__Your task__: Copy out the SMART documentation excerpt word for word, from "Also, by default" to "indexing procedures available.".

### Passage for review ###

Luckily, all of these things have reasonable default values,
otherwise the document description task would be very tedious.

The document description from the adi collection says there is
only one type of final indexed information (line 41), 4 types of
potentially indexable sections recognized by the preparser (line
27, names on lines 28,29,30,34), that no parsing is done on
sections 0,1 that both sections 2 and 3 should use parsing
method "index.parse_sect.full", and that only words and proper
nouns from those sections should finally be indexed as ctype 0
(eg, numbers are ignored).  By default, all tokens are rejected
if they are on a stopword list, and if not, are then stemmed.
Also, by default the documents are stored in both vector and
inverted forms for experimental collections, but just in
inverted file form for non-experimental collections.

You can run
        smprint proc index
to get a full list of all the indexing procedures available.
To get the parameters each procedure actually uses, run
        docsmart <proc_name>

Subtask 3. Query format

All of the same possibilities as above apply to queries as well
as documents.  The procedures to be called and their related
parameters can be specified separately for queries.  The parts of
the document description giving the types of information must
remain the same.  In practice, the only departures from document
indexing are in storage format (vector only) and possibly in
choice of preparser.

An additional job when handling queries is the task of getting an
interactive query from a user.  Depending on options available
for an interface, that can be done by specifying a query_skel, a
text file that contains a query skeleton that the user can
modify.  The query skeleton is often just a stripped down
document that the user can edit.

Subtask 4. Retrieval methods

For normal interactive use on a simple collection, specifying
retrieval doesn't have to be done at all.  An inverted-file
inner-product match is automatically computed between query and each
document, finding the best documents to show the user.  This is a
major part of experimental information retrieval, so there's already a
number of retrieval options available, and the number should keep on
increasing.  But unless you are doing something unusual with your
non-experimental collection, there's nothing to do.

Subtask 5. Display

The display of documents to the user has many similarities to the
preparsing of the original documents.  You have the freedom to
write your own document printing routine and offer that as an
option within SMART (eg, if you're working with TeX, your
preparser probably called "detex", and your output routine may
call "latex").  You can also just display the documents in
whatever raw form they're stored in the filesystem.  The most
popular option generally is to display a formatted version of the
preparsed document (the output of the collection dependent
preparser).  The formatting provisions are reasonably primitive,
but are often sufficient.  For example, the original text of
pobj_text.c which includes the procedure description

 *0 print document texts
 *1 print.obj.doctext
 *2 print_obj_text (in_file, out_file, inst)

### Records supplied ###

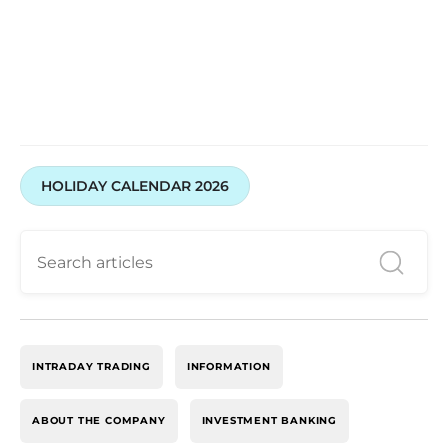
HOLIDAY CALENDAR 2026
INTRADAY TRADING
INFORMATION
ABOUT THE COMPANY
INVESTMENT BANKING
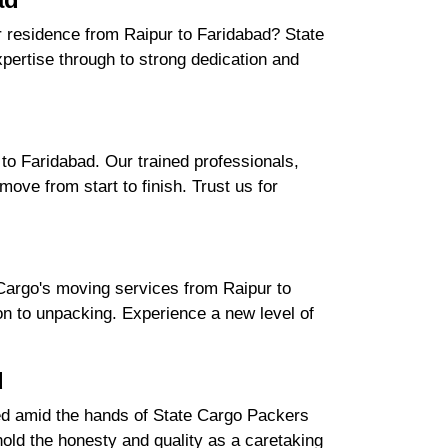
ur residence from Raipur to Faridabad? State
ertise through to strong dedication and
to Faridabad. Our trained professionals,
ove from start to finish. Trust us for
Cargo's moving services from Raipur to
ion to unpacking. Experience a new level of
d
ured amid the hands of State Cargo Packers
ld the honesty and quality as a caretaking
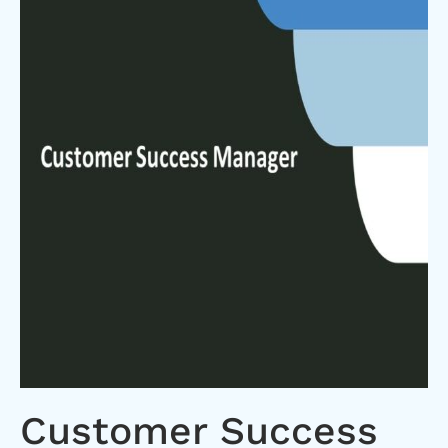
Customer Success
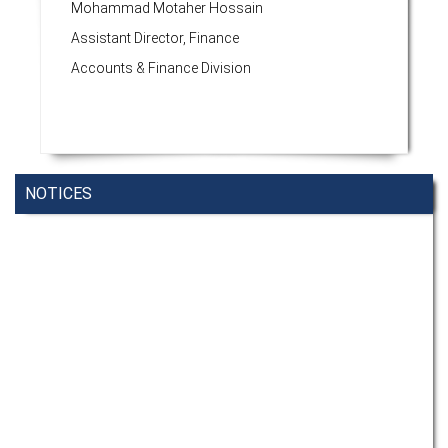
Mohammad Motaher Hossain
Assistant Director, Finance
Accounts & Finance Division
NOTICES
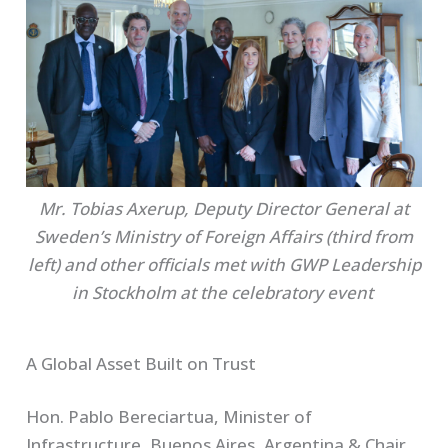
Mr. Tobias Axerup, Deputy Director General at
Sweden’s Ministry of Foreign Affairs (third from
left) and other officials met with GWP Leadership
in Stockholm at the celebratory event
A Global Asset Built on Trust
Hon. Pablo Bereciartua, Minister of
Infrastructure, Buenos Aires, Argentina & Chair,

###

__Task response__:
Also, by default the documents are stored in both vector and
inverted forms for experimental collections, but just in
inverted file form for non-experimental collections.

You can run
        smprint proc index
to get a full list of all the indexing procedures available.